Verilen metin:

──────────────────────────────

Bir gün olur, bir gün gelir yalnızlığı özleriz, bir an gelir yalnızlıkla üşüdüğümüzü söyleriz, gün gelir umutsuz kalıp ölüm ötesi düşleri düşünürüz, bir an gelir bize yapılanları hazmedemeyiz küseriz yaşamın tüm nefeslerine ve bir an gelir ki sokaklarda haykırırız onsun yapamıyorum nefessizim diye,
işte o an değil midir adımladığımız köprünün son adımından düşeriz aşağıya...
Yağmur olmuş gözlerimizden düşenler, alev olmuş avuçlarımızı tuttuğumuz anlar, vakitsiz gelmiş son nefesler, asi olmuşuz yaşam saatlerine her gün, bu son çile olsun diye yalvardığımız anlar olmuş o anlar...
Ama saçlarımızın dağıldığı ve şaşkın bakıştığımız bir an olur, ki bu şehir bize dar gelir, bu şehrin tüm yolları bitmez olur adımlamalarımızla, kulvarlarda ışıklar söner, kuytuluklarda aşıklar vardır imrendiğimiz, zamanın eksik kalışına haykırırız umutsuzca ve de çaresizce, yalnızlık şikayetleri ile, göğsümüz sıkışır, daralır, sert nefeslere çıkar anlar, doyumsuz oluruz nefeslere ve ağlamalara atarız kendimizi ki en çaresiz anlardır onlar...
İşte herkesin sevda adına yaşayabildiği hayat gibi hayattı bizimki de bu geceleri hep ağlatan...
Aslında kendi kendimi kemiriyorum, düştüğüm yer bir çıkmaz, bir boşluktu, sadece çırpınıyordum içinde, belki de kendimi veya onu kurtarma çabalarıydı bu ters düşünceler, belime kadar gömülmüştüm anı batağına, sadece debeleniyordum, içimde kemirgen bir hırs vardı yaşama dair, sevmeye dair, sevilmeye dahil, buna umut deniliyordu ama ben bunun köşesinden, ucundan kemirerek, kısaltıyordum umutsuzluğa düşerken, aslında yarınlar vardı, kapısı penceresi sağlam evler gibi hissettiğim, güven duyduğum iç sesim vardı, uzaktan bir ses merhaba ben geldim diyecekti sanki ama kol kola girdiğim korkular vardı geçmişe dahil, işte gelecek zaman bunu örtecekti ve ben yeniden mutlu olacaktım... O ses unutma diyordu sanki bekleyeceksin beni havaalanında...

──────────────────────────────

Verilen veriler:
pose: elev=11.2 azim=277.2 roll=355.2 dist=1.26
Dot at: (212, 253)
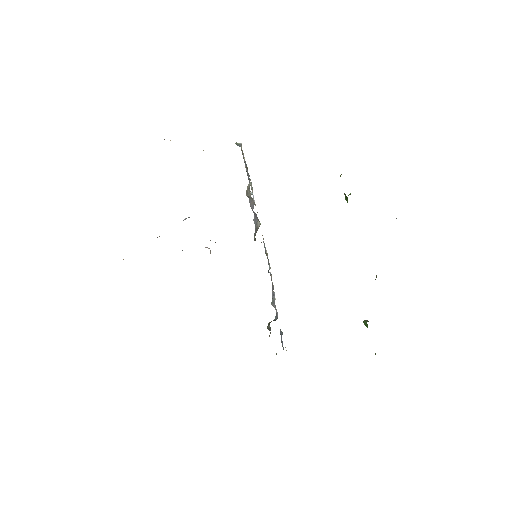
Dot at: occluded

──────────────────────────────

Görev:
Yalnızlık ve özlem üzerine olan metni kaldığı yerden sürdürün. Bu veriler iş için gerekli değildir.

Görev çıktısı:
Belki de sen çok uzak bir ihtimaldin, asla bana uğramazdın, asla yanında olamazdım, bitmeyesiye isteklerim olsa da, sana dair hiç birinin bendeki ağırlığını kaldıramazdın ve sen asla bana gelmezdin, gelemezdin… Çünkü sen ulaşılmazdın, çünkü sen tutuklanamayacak kadar ihtimalsiz bir şanstın ve sen bendeki yanında hiç bir zaman konaklayamazdın, çünkü sen yükseklerdeki kartalların konakladığı tepelerdeydin, sen o konaklardan hep tepeden bakardın aşağıdaki nefes almalara, bitmeyesiye hırsların vardı, tükenmeyesiye arzular peşindeydin ve ben bütün heybetimle sende her geçen gün küçülerek terk edilmeye hazırlanıyordum….
Peki ne oldu da ben senin düştüğünü gördüm? Ben senin kanadığını gördüm ve ağlamaların geceleri ulaşılmaz yüksek tınılara çıktıkça kalabalıklarınla, işte ben o zamanki yalnızlığımdaki acıları taşıyamayarak düştüm, senin düşüşünü görmekle…
Hayat düşenlerle doluydu, hayat tepedekilerle doluydu, bir de hayatın ters tarafı vardı ki hayat diplere düşenlerle doluydu…
Aslında kalabildiğin yer layik olduğun yerdi, işte ben seni boş verip o yerdeyim şimdilerde…
Örselenmiş, ötelenmiş bir yaşama doğru farkındasızlıkla yıkıldığımızda ise artık çok şey değişmişti... Canımız yanmıştı. Canımızı yakmışlardı, metanetle direndikçe, iyice gömüldük adaletin gölgesine, bu kural bozulamazdı, hak eden hak ettiği boşluğa düşecekti...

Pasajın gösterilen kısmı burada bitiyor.